§ **Using the information**
[1] Do the following statements agree with the excerpt below on numpy loop speed and parallelism? Answer yes or no for each, and quote the deciding words of the excerpt.
(a) The excerpt recommends using one thread for each matrix element.
(b) On an 8-core machine, the excerpt suggests a worker pool of 8 hardware threads.
(c) The excerpt says that speeding up the 10000 outer iterations would make less than a 2% difference.
[2] In the excerpt below on numpy loop speed, what does the writer advise using instead of replacing the array of arrays with a single one-dimension-higher array?
[3] Carry on the excerpt below on numpy loop speed and parallelism, starting after its final sentence.

§ **Selected excerpt**
Speed test, thanks to Jaime

In [82]: timeit vmean(a)
10000 loops, best of 3: 65 us per loop

In [83]: timeit ravel_func(np.mean,a)
10000 loops, best of 3: 67 us per loop

2 Comments

you are using a list comprehension, not very different from an explicit loop. I would like to use some numpy feature
Nicer, yes, but same speed.
2

From your comment: you have a relatively small number of quite big elements. That means the speed of the outer loop's iteration is irrelevant, while the speed of the inner loops' iterations is crucial.

Let's put some actual numbers on this. Your outer array has up to 4 dimensions of up to size 10. This means there are up to 10000 element. Meanwhile, the elements is "quite big"—let's interpret that conservatively as just 50. So, you've got 510000 loop iterations. Anything you do to improve the speed of the 10000 outer iterations will make less than a 2% difference in your code. In fact, it's far less than that—that 2% assumes there is no work to be done other than the iteration itself, which obviously isn't true.

So, you're focusing on the wrong place. Only the 500000 inner iterations matter. If you could replace the array of arrays with a single one-dimension-higher array and do it all in numpy, it might be faster, but making your code much more complex and hard to understand for a gain on the order of a fraction of 1% is silly. Just use the vectorize answer or comprehension answer, which are simple and obvious.


Meanwhile:

Probably I should try to parallelize the evaluation, using a thread for every matrix element.

Parallelism is a good idea here. But not using threads, and not one per element.

If you have, say, an 8-core machine, using 8 hardware threads means you get things done nearly 8 times as fast. But using 10000 hardware threads does not mean you get things done 10000 times as fast, or even 8 times as fast—you probably spend so much time context-switching, allocating and freeing thread stacks, etc. that it actually takes longer than the sequential version. So, you want to create a worker pool of 8 hardware threads, and stick your 10000 tasks in a queue to be run by that pool.

§ **Entries shown**
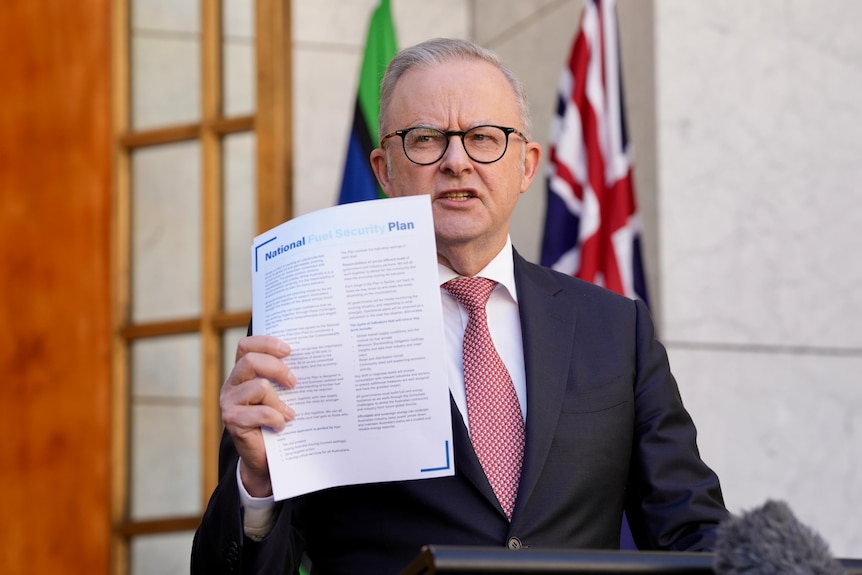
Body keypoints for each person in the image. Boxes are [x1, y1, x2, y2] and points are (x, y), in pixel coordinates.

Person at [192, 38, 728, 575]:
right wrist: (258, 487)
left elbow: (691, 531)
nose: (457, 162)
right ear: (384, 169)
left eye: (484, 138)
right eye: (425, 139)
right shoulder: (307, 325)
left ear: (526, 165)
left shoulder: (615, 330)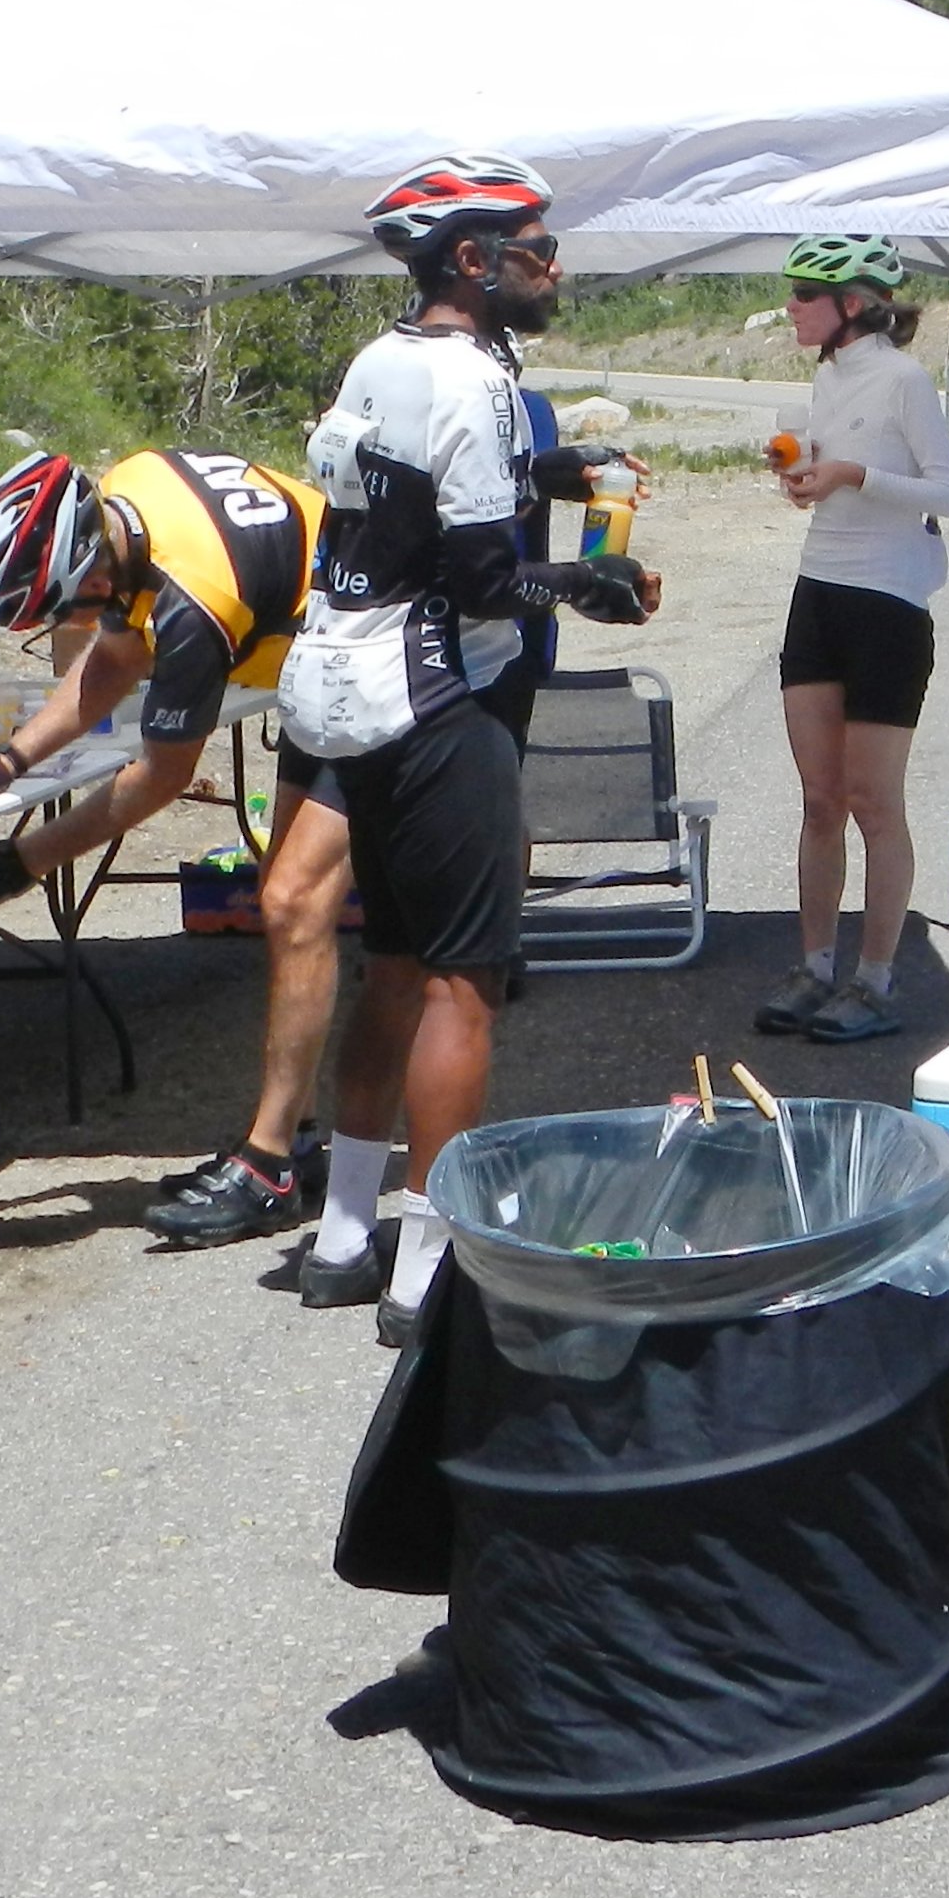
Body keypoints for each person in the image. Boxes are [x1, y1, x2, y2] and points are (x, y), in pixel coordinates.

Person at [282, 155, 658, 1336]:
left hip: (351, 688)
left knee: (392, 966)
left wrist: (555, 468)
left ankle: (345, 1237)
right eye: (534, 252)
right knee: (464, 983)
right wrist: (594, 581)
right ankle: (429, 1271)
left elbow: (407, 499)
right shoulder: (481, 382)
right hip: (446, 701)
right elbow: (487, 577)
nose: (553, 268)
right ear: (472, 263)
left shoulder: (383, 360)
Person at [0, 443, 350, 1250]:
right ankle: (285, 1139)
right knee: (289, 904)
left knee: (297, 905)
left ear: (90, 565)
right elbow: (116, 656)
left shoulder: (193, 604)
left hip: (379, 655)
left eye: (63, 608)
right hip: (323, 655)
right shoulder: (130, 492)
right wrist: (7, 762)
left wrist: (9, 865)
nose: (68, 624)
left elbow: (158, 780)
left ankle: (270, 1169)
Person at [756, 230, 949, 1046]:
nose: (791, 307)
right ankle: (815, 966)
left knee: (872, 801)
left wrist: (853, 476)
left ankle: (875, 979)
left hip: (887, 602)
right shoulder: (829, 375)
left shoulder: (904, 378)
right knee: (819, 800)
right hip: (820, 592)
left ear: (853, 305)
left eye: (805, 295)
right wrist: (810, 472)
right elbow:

§ **Results for the exercise**
[1]
(a) No: "But not using threads, and not one per element."
(b) Yes: "you want to create a worker pool of 8 hardware threads"
(c) Yes: "Anything you do to improve the speed of the 10000 outer iterations will make less than a 2% difference in your code."

[2] The vectorize answer or the comprehension answer.

[3]
Also, 10000 is probably way too granular. Each job has a little bit of overhead, and if your jobs are too small, you're wasting too much time on overhead. The obvious ways to batch things up are per axis—have 1000 jobs, each doing one row of 10 elements, or 100 jobs, each doing one 2D array of 100 elements. Testing out batch sizes of 0, 1, 2, and 3 axes and see which gives the best performance. If the differences are huge, you may want to try slightly more complex batching, like splitting into 3D arrays of 3x10x10 and 4x10x10.

Finally, while Python threads are real OS (and therefore hardware) threads, the GIL prevents more than one of them from running Python code at a time. numpy does some work to get around this, but it's not perfect (especially if you have a lot of overhead between the numpy calls). The simplest way around this is to use multiprocessing, which lets you have a pool of 8 separate processes, instead of 8 threads in 1 process. This ramps up the overhead significantly—you either need to copy the sub-arrays (either implicitly, as the parameters and return values of your task functions, or explicitly, over a pipe) or put them in shared memory. But if your task sizes are large enough, it's usually not a problem.


Here's an example of how to parallelize your existing code:

f = np.mean
result = np.zeros(a.shape)
future_map = {}
with futures.ProcessPoolExecutor(max_workers=8) as executor:
    for i in np.ndindex(a.shape):
        future_map[executor.submit(f, a[i])] = i
    for future in futures.as_completed(future_map):
        i = future_map[future]
        result[i] = future.result()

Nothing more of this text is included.